I no longer believe that people are inherently evil. Rather, people are just…people. People have a great propensity to do good, and, yes, evil. But it’s just us. There are no demons whispering in our ears. We just…are.
I no longer believe that the restraining hand of God is necessary to keep people from going on murderous rampages. I have seen people do great good regardless of whether they believe in a God, and I personally believe I am a more moral person today than I was when I believed.I am not a psychologist, but I generally chalk this kind of atrocity up to a disturbed mind. What part is genetic or environmental, I don’t know. I’m not trying to make excuses for the shooter – he did make a conscious choice to do what he did. All I’m saying is that normal people don’t do this sort of thing. This isn’t something that, as fundamentalists would have you believe, is something any of us could do “but for the grace of God.” If mankind were intrinsically evil, you would think you would see this sort of thing more often.
My heart goes out to the victims, but I’m not going to say that this is “all part of God’s plan” as I might have in the past. And I’m not going to blame secular society or the teaching of evolution for what happened either. The truth is, we humans have the ability to do great good or commit great evil. And sometimes, shit happens. But mankind also has great potential for good, and it’s at times like this that we need to tap into this as we pull together.
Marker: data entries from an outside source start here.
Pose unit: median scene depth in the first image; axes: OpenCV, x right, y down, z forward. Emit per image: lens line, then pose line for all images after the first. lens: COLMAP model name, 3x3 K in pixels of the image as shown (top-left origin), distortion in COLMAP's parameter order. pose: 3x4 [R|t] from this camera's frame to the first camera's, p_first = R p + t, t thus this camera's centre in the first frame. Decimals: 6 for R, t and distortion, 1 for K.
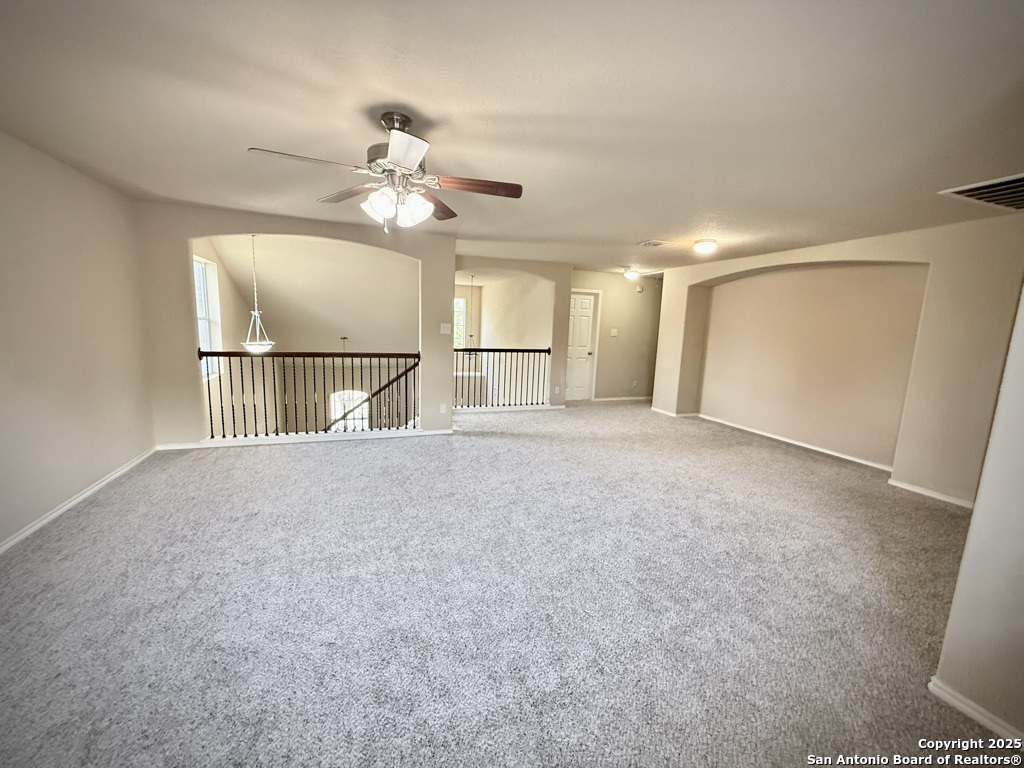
lens RADIAL K [[408.8, 0, 509.4], [0, 408.8, 384.3], [0, 0, 1]] dist [0.000591, 0.000074]
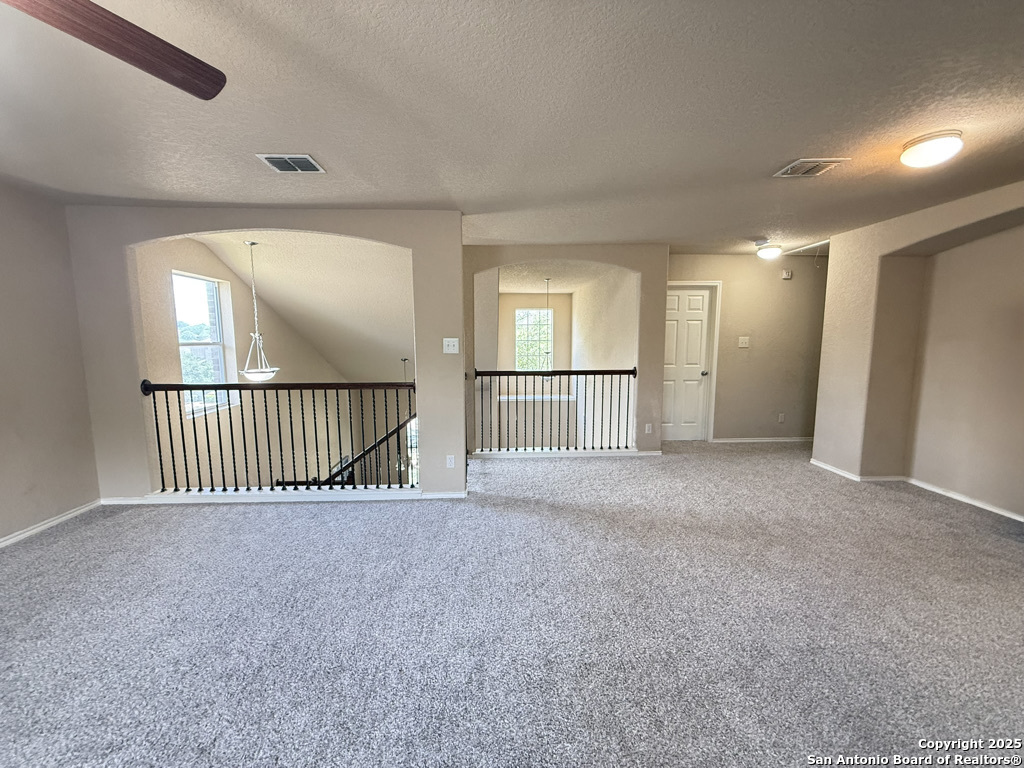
lens RADIAL K [[408.8, 0, 509.4], [0, 408.8, 384.3], [0, 0, 1]] dist [0.000591, 0.000074]
pose [[0.952234, -0.005983, -0.305312, 0.110873], [-0.005781, 0.999276, -0.037614, -0.034808], [0.305316, 0.037583, 0.951509, 0.288300]]
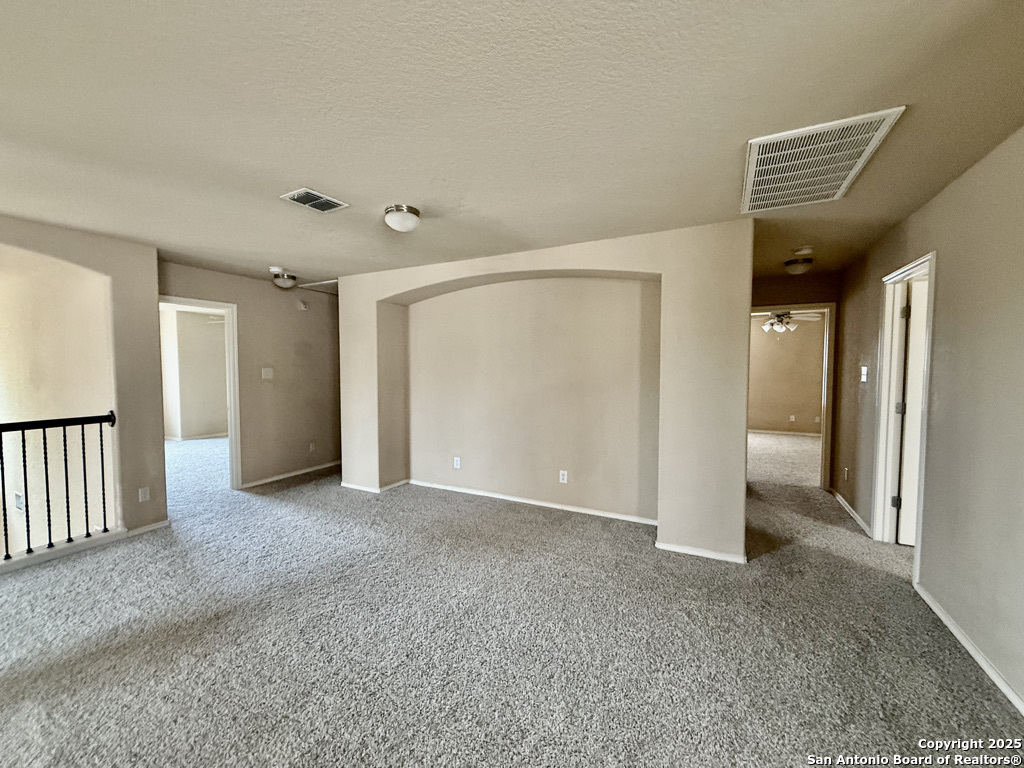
lens RADIAL K [[408.8, 0, 509.4], [0, 408.8, 384.3], [0, 0, 1]] dist [0.000591, 0.000074]
pose [[0.738814, -0.068611, 0.670408, 0.128018], [0.124648, 0.991552, -0.035889, -0.047423], [-0.662282, 0.110080, 0.741124, 0.345257]]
I grew up hearing that God can bring good out of tragedy. Today I believe that WE can bring good out of tragedy. You know those parents who lose children and then set up foundations to make sure other parents won’t have to go through the same thing? That’s the sort of thing I’m talking about. And it’s a whole lot more effective that telling survivors and victims alike how much God loves them and that God has a plan for them.
As I sit here looking at my sleeping infant son, I am reminded that the Aurora shooter was once someone’s infant son as well. In the past I would have responded by praying that God would protect my son and help me raise him to be a godly man. Instead, as I sit here, I am simply resolving to do my best to raise him to be an ethical and compassionate individual. As I hold him close I feel the great potential of humanity. And on a day like today, I need that.